I never ask people’s names. This kid—spiky hair, a wispy straw colored beard—I’d bet he was a Joe or Bill, Jim or Tom. No matter. He yammered on about his part-time job at the lumber yard and how it was hard finding full-time work. I caught a little stammer now and then.


My daughter, Sylvia, last time she visited, said I should quit giving food away to strangers. She could understand why I started back in the pandemic. “That was a genuine good thing, Dad,” she’d offered. But now, any hopped up druggy could come along and bust my chops, steal my TV, burn the house down. She meant well. I nodded like an old mare approaching the barn, but knew I wouldn’t go in.


My visitor put the napkin holder down and took another bite of his sandwich. “G-g-good bread.”


Those words are all I need to make my day. Alice was the bread maker when the kids were little. Three loaves every Sunday. Every kind—oatmeal, white, anadama, whole wheat, rye, pumpernickel. Breakfast toast, sandwiches, a heel of bread to mop up the very last bit of minestrone in your supper bowl. After she died, I thought about trying, but it felt like robbing the grave. Then, when the world closed down, my kids so far off, neighbors isolated by the state rules, my hands ached for something.

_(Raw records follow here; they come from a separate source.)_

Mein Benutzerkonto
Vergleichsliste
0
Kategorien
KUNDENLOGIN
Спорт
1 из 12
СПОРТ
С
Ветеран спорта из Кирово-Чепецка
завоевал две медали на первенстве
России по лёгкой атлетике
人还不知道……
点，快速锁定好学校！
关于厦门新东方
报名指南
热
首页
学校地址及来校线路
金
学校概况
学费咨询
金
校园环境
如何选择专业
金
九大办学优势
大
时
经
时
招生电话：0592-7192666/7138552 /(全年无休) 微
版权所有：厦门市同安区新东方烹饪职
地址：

The first loaves were flat and fit only for the compost. But I kept at it. Masked up and went to the grocery store during the hours reserved for seniors, bought better flour, more yeast, sea salt, some extra ingredients like sunflower seeds. Back in my echoing house, I read recipes in Alice’s stained cookbooks and watched videos of breadmaking, kept at it, and learned how to get a good crust, how to create and nurture a sourdough culture. My loaves were never magazine pretty, but they had substance. I painted a sign and put it out at the end of my short driveway:


NEED A SANDWICH? KNOCK ON THE SIDE DOOR.


I kept two kinds of cheese, sliced ham and turkey, mustard and mayo, peanut butter and jelly on hand. During the lockdown, people kept their distance, stood in the yard, chewing away, and were so thankful. “What a kindness.” “This is delicious.” “You don’t know what this means to me.” Some asked for a second sandwich to take with them.

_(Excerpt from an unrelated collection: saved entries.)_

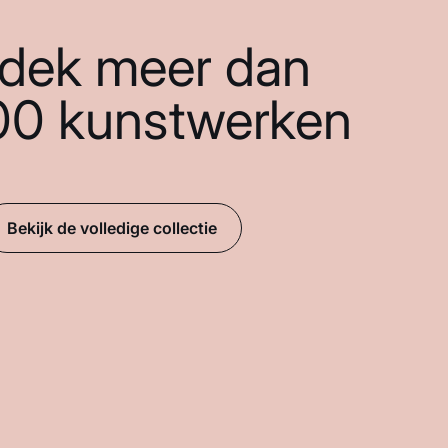
dek meer dan
00 kunstwerken
Bekijk de volledige collectie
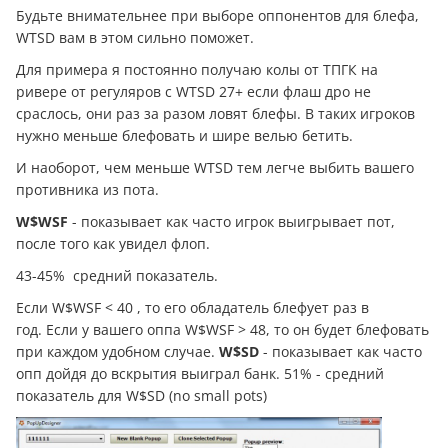
Будьте внимательнее при выборе оппонентов для блефа,
WTSD вам в этом сильно поможет.
Для примера я постоянно получаю колы от ТПГК на
ривере от регуляров с WTSD 27+ если флаш дро не
сраслось, они раз за разом ловят блефы. В таких игроков
нужно меньше блефовать и шире велью бетить.
И наоборот, чем меньше WTSD тем легче выбить вашего
противника из пота.
W$WSF
- показывает как часто игрок выигрывает пот,
после того как увидел флоп.
43-45% средний показатель.
Если W$WSF < 40 , то его обладатель блефует раз в
год. Если у вашего оппа W$WSF > 48, то он будет блефовать
при каждом удобном случае.
W$SD
- показывает как часто
опп дойдя до вскрытия выиграл банк. 51% - средний
показатель для W$SD (no small pots)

What the hell? It didn’t bust my budget, it gave me something to wake up for. And once the regulations eased, I set up the shed with a table and chairs and let people come in. The company was what I needed, just like I tried to explain to the kids.

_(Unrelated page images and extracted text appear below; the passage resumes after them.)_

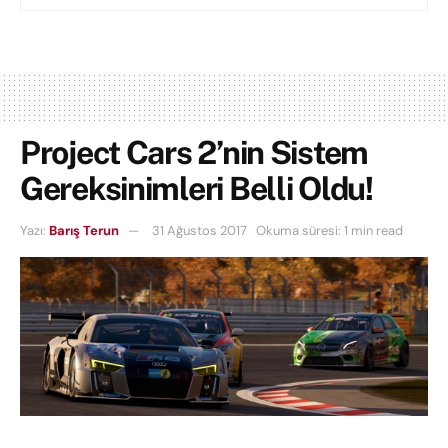
Project Cars 2’nin Sistem
Gereksinimleri Belli Oldu!
Yazı:
Barış Terun
31 Ağustos 2017
Okuma süresi: 1 min read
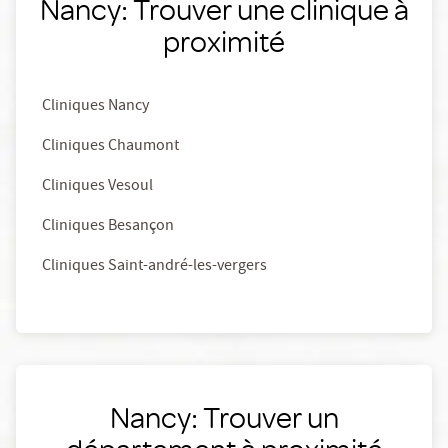
Nancy: Trouver une clinique à
proximité
Cliniques Nancy
Cliniques Chaumont
Cliniques Vesoul
Cliniques Besançon
Cliniques Saint-andré-les-vergers
Nancy: Trouver un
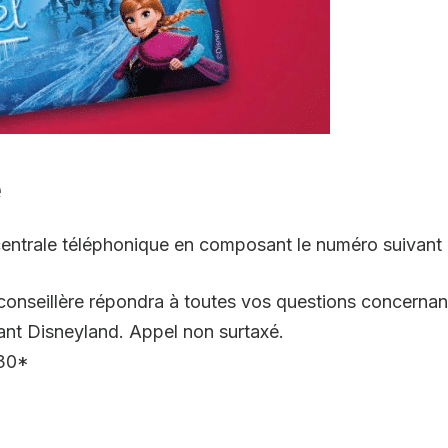
e
 centrale téléphonique en composant le numéro suivant 
onseillère répondra à toutes vos questions concernan
ant Disneyland. Appel non surtaxé.
h30*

“But Dad,” they’d say. “The pandemic’s over and you don’t have to stay home anymore. You’d do more good volunteering down at the senior center or at the hospital.” Maybe they were right.


The fellow across from me had finished his sandwich and was fiddling with the paper napkin. Silence fell as he folded it in half and then made accordian folds the other way. He picked up one of the chicken napkin holders, pushed the paper napkin through the circle inside the chicken’s body, fluffed up the napkin. “There you go, b-b-birdie,” he said, raising and lowering his hand to make it fly.


It had never occurred to me that you could give the napkin holder wings like that. Not to Alice either, I guess. We’d simply take our cloth napkins and shove them into the holders any old which way.


The young man rose and reached a couple of dollars towards me.


“No, no,” I told him. "You can’t buy my sandwiches. Off you go.”